Host and services still showing but don't exist in CCM - av6

This support forum board is for support questions relating to Nagios XI, our flagship commercial network monitoring solution.
av6233
Posts: 6
Joined: Tue May 26, 2015 11:26 am

Host and services still showing but don't exist in CCM - av6

Post by av6233 »

I'm currently running XI version 5.2.0 and started experiencing the same behavior after data in /usr/local/nagios/spool/perfdata filled the disk in my XI VM. After moving the data to /var and dropping in a symlink to make things match up, I was able to get things going again and rolled back to a previous config snapshot.

When I tried to delete a switch I had retired after the snapshot, I saw the behavior Louis described. I deleted the device from CCM, validated the config and restarted. However, while the switch was gone from CCM, flat files, and Nagios Core, XI still saw the switch and generated host down notifications.
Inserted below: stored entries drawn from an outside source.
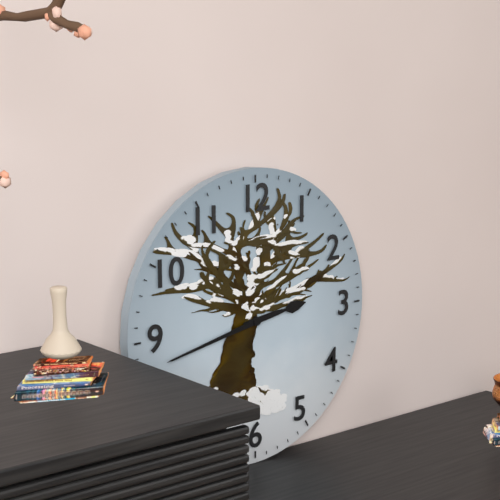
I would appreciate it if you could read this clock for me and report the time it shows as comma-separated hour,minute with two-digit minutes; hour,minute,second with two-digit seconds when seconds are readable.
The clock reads 2,43
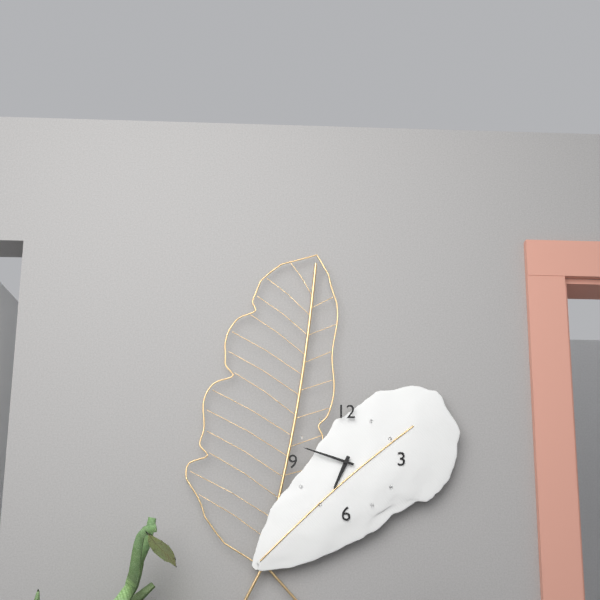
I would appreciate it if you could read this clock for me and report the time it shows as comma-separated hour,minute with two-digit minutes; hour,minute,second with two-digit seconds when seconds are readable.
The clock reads 6,48
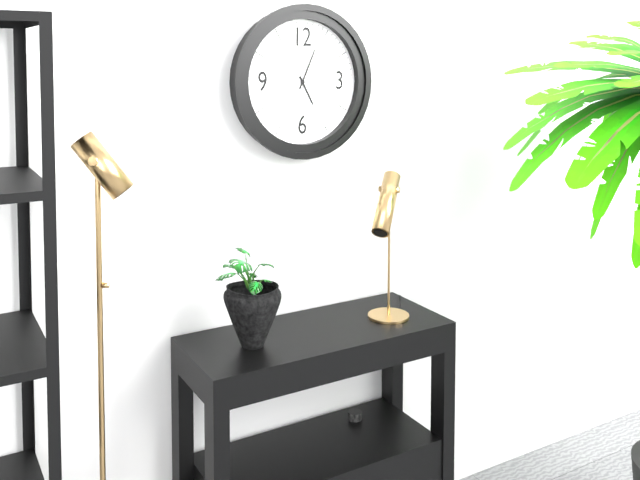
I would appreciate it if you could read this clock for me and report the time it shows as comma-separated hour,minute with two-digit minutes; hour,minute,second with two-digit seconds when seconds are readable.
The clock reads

Likewise, a possibly unrelated NRPE problem on the host itself generated notifications from Core, but XI showed everything normal.

The wiki suggests trying this: https://support.nagios.com/wiki/index.p ... _Hosts.29. While the process lets me confirm the device has been removed from Core, it doesn't clean up XI in my case.

In an attempt to clear the switch from XI, I tweaked the deadpool settings to make sure it was included for cleanup. When deadpool.php runs, it skips the switch and logs this message:

Code: Select all

PROCESSING HOSTS...
Processing host 'edge-2-sw.xxx.xxx.com' in stage 2
Error: Could not get ID for host 'edge-2-sw.xxx.xxx.com' - skipping
PROCESSED HOSTS:
I don't market myself as a DBA, but it looks like the host was partially deleted (thus, no primary key, or "ID"), but the main record was wiped out before all of its relationships were cleaned up, leaving the ghost. And, since I'm not a DBA, I'm not going to dig into the schema and drop any row in any table that include a reference to the retired switch. Not sure where to go from here. I could probably reinitialize the whole works and import my flat files, but I'd like to keep my RRD's for history.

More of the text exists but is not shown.